Пока Бабушка билась о самый огромный концлагерь планеты, с самой Планеты Колыма нет–нет, и улетали на материк, в отпуск, временно вольные ее насельники. Одна из них, Ольга Владимировна Гедике, родственница известного московского органиста, пришла с супругом–медиком в гостиницу к Бабушке узнать: не надо ли что–нибудь передать в Москву? И взяла письмо для Гельцер. Бабушка в нем ни о чем Катерину не просила. Только очень подробно и толково, как всегда, рассказала о своих мытарствах. Через полмесяца чета Гедике была у Гельцер. Та вызвала меня. Я схватил письмо… Первое, что бросилось в глаза, — непривычно аккуратно, прямо верноподданнически, выведенное рукой Бабушки слово «Фриновский». Фриновский? Не Степанычев ли шеф? Тот, что подсовывал деду чужую квартиру по Скатертному, отобранную у кого–то?! Если тот, то он — подлец! И ничего для нее не сделает. Подумав, я решил ждать приезда Бабушки. Я ведь не мог предположить, что и она решила… не возвращаться, пока не увидит маму и отца. Пусть ее привезут в гробу, если мерзлая земля Колымы не примет…
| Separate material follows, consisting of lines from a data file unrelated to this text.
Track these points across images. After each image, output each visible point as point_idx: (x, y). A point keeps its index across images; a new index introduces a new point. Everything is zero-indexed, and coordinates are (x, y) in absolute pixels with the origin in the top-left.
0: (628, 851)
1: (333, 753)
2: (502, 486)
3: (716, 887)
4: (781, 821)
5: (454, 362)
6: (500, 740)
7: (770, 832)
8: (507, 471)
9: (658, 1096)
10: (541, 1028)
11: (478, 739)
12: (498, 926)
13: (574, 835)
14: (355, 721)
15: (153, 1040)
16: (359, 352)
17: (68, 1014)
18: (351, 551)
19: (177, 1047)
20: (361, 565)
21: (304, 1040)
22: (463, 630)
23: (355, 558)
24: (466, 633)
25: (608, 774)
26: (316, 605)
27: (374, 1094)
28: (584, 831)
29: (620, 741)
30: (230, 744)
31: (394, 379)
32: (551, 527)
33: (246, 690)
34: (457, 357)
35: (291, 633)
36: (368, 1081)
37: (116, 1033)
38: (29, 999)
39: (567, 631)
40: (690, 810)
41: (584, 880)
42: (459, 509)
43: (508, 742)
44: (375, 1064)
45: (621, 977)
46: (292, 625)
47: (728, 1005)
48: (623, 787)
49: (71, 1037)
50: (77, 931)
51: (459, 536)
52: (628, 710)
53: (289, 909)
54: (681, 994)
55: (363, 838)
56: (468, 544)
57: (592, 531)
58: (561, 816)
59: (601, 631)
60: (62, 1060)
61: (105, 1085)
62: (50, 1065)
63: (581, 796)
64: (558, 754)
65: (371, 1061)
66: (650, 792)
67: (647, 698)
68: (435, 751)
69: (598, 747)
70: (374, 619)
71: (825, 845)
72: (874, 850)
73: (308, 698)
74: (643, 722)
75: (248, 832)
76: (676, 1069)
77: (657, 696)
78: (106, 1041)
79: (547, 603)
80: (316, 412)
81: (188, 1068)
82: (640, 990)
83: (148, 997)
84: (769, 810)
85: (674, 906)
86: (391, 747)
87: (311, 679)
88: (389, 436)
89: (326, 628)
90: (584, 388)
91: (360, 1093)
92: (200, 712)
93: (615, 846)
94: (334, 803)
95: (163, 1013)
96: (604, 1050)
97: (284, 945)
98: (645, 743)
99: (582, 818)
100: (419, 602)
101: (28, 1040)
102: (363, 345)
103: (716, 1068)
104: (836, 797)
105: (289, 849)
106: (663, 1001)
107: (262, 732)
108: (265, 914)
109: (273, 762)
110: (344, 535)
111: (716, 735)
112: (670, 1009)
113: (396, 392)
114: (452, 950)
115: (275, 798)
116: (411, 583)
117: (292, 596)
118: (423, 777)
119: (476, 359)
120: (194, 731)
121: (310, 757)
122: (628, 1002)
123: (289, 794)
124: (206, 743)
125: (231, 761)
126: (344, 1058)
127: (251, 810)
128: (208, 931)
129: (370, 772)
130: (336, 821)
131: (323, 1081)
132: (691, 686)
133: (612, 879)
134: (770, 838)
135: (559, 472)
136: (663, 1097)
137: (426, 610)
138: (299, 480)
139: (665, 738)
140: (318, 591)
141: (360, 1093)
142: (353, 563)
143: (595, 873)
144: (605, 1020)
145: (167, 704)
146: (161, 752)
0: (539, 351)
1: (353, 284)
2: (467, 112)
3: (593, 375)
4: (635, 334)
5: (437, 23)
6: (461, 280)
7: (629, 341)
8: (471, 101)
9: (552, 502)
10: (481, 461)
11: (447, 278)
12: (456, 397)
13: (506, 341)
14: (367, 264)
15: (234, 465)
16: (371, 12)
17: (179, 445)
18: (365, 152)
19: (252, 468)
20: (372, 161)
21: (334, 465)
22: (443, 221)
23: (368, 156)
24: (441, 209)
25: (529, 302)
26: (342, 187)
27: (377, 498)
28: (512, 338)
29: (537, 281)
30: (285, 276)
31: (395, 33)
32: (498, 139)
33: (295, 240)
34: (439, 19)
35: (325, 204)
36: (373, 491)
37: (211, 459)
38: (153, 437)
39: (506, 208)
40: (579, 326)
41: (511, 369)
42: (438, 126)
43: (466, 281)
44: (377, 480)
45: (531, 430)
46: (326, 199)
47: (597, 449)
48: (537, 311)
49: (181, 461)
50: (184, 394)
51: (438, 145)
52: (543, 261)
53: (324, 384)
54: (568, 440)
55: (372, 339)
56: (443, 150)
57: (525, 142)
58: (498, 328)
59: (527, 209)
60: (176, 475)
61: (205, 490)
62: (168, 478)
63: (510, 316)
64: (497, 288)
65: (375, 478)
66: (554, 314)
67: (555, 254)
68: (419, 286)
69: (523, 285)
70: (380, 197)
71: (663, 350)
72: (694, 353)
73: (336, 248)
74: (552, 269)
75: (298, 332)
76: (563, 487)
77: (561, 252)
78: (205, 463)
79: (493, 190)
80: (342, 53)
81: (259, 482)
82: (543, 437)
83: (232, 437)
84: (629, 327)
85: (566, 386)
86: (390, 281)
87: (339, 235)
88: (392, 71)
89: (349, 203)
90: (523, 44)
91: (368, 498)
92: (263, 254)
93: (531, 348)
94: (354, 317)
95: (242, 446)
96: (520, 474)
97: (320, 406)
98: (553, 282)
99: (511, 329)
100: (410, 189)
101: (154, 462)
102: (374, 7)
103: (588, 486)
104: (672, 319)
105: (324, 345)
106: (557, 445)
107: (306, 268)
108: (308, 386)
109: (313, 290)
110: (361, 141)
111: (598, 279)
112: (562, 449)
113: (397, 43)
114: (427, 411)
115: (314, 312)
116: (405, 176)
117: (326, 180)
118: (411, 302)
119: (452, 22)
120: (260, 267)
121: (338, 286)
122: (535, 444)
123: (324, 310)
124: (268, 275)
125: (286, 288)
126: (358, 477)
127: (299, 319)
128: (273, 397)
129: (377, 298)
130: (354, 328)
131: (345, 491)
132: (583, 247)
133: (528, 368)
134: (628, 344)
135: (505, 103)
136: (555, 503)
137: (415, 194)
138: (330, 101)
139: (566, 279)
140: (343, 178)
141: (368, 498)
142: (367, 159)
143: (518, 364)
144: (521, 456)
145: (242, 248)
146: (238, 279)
О письме Бабушки я рассказал Степанычу дня через три.
Мельком вспомнил Фриновского. И мое мнение о нем. Услыхав фамилию своего бывшего шефа с моим комментарием, он незнакомо–вежливо сделал мне замечание: «Почему ты прежде, до Бабкиного отъезда, не предупредил о ее планах повидаться с мамой?». Потом сорвался, обозвал меня в первый и последний раз мудаком. И удалился, обиженный…
Полутора месяцами позже счастливая бабушка рассказывала нам о моих родителях, с которыми, — якобы(!?), — пробыла месяц. Недоговрённости эти, относительно колымских свиданий с мамой, сводили с ума. Я чувствовал некую тщательно прикрываемую фальш в рассказах её о встречах с мамой. Но почему? Зачем она это делает понять не мог. А тут вовсе все запутывавшие опереточные наскоки её на Степаныча: «Черт старый! — говорила она ему, — почему бы Фриновскому не освободить их?». Степаныч молчал… Молчание моего Вергилия ещё больше всё запутывало… И снова: зачем? Почему?!…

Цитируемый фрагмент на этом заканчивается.